··· Source document ···
Copying table results in corrupt data

Hi

Due to a bug in Crate (see post: Adding column generates error) we are unable to add a column to our production database.

While waiting for the pull request to be accepted and included in the next release, I wanted to do some testing with renaming tables. (Creating a new table which includes the new columns and then switching the names.). See what the impact would be and if it would result in downtime.

All tests were done on a development cluster with the same structure as our production database but less data

As a fist step, I created a copy of a table with the same structure. Next, I wanted to copy the data of the original table into the test table.
The table contains 29 million records as is 7GB in size.

To copy the data I used the naive

insert into test.table (select * from test.table)

This query took a while to complete so I left it overnight.
When I returned in the morning, the query seemed to have completed.
But when trying to query the database (any table) everything was unresponsive and the admin panel reported /usr/share/crate/lib/site/index.html: Too many open files

I Rebooted al the nodes one by one in the 3-node cluster after which the admin panel reported that a lot of shards were missing!
The original table from which the data was copied, was completely missing in the shards panel as no shards were available.
After rebooting a second time, the shards were still not up.
by running alter cluster reroute retry failed 3 of the 6 shards came online.

select * from sys.allocations reports

  • cannot allocate because all found copies of the shard are either stale or corrupt
  • or cannot allocate because allocation is not permitted to any of the nodes
    for the 3 missing shards for the primary and secondary shards respectively.

Querying data form the table gives
org.jkiss.dbeaver.model.sql.DBSQLException: SQL Error [XX000]: ERROR: Couldn't create execution plan from logical plan because of: the shard 1 of table [data.meterreading/EXqQQPdfSsm_CV5qD0ylAg] is not available:

Can somebody give some insight into why this happened?
How can I get the table back online? (even with data loss?)
How can this be prevented?
Is it a bad idea to copy data with a simple insert into table2 (select * from table 1)
What is an alternative to efficiently copy data between tables?

Hi @Lukas,

can you share the CREATE TABLE statement for the original and test table with us (SHOW CREATE TABLE)?

Did you create a snapshot (backup) of your table? Snapshots — CrateDB: Reference

If yes, you should be able to restore the data from your backup. If no, I would recommend to setup backups and create a snapshot before major operations on your cluster.
··· Provided records ···
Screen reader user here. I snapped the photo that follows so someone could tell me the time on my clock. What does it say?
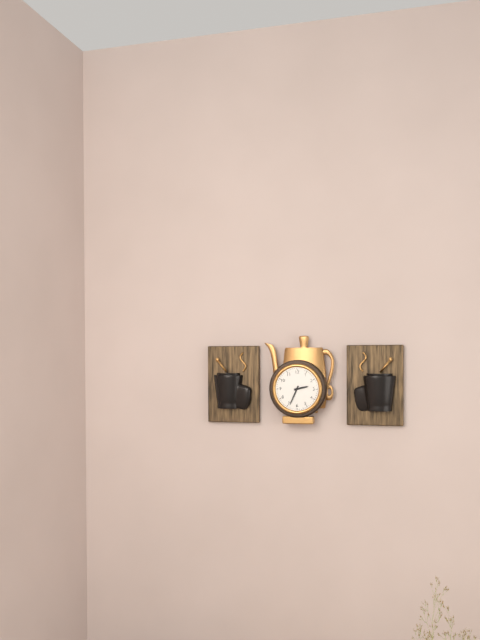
2:34
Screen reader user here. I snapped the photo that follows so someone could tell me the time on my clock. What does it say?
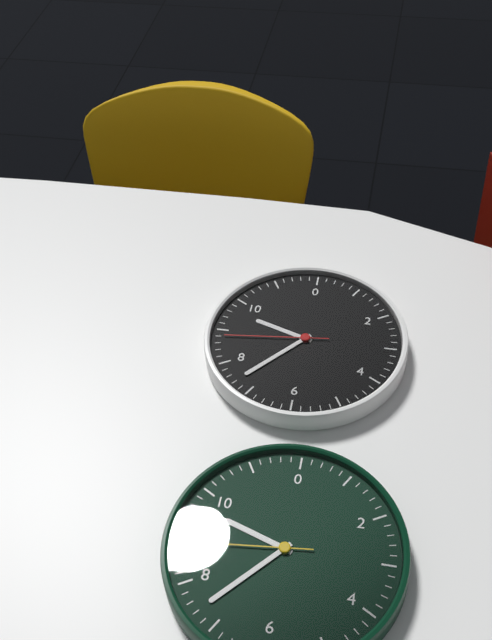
9:37:44
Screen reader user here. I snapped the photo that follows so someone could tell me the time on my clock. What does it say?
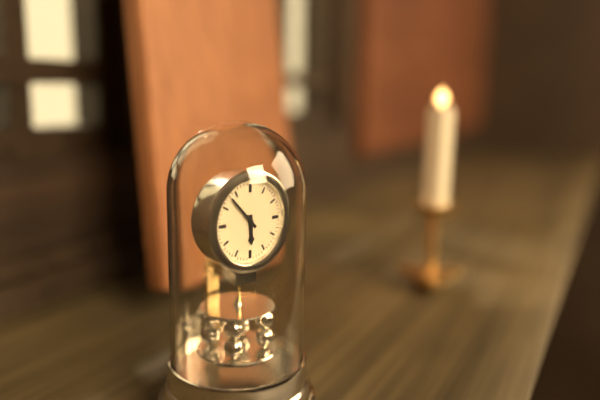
5:53
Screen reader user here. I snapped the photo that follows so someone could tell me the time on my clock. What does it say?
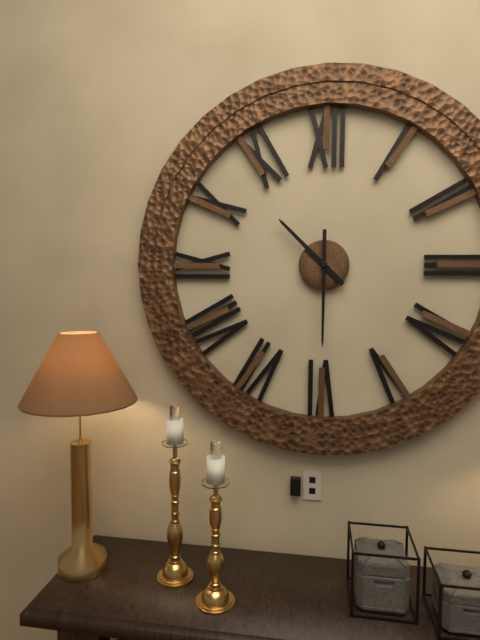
10:30
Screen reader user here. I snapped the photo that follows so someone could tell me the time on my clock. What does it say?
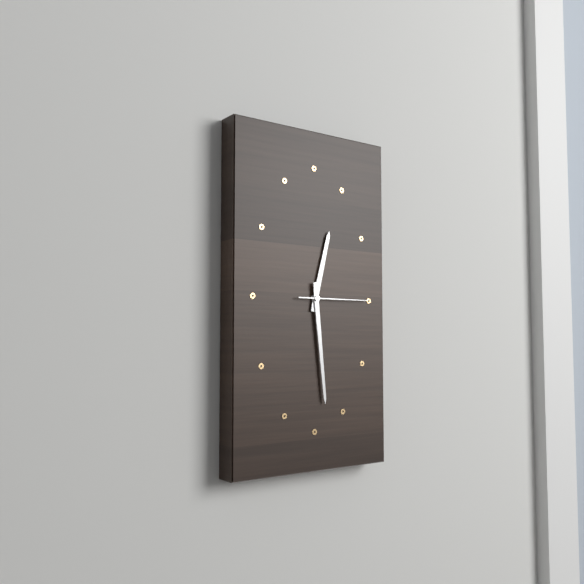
···
Problem statement — In the forum thread, how many records does the table being copied contain, and how large is it? The listing has nothing to do with the forum thread.

Finished exercise — It contains 29 million records and is 7GB in size.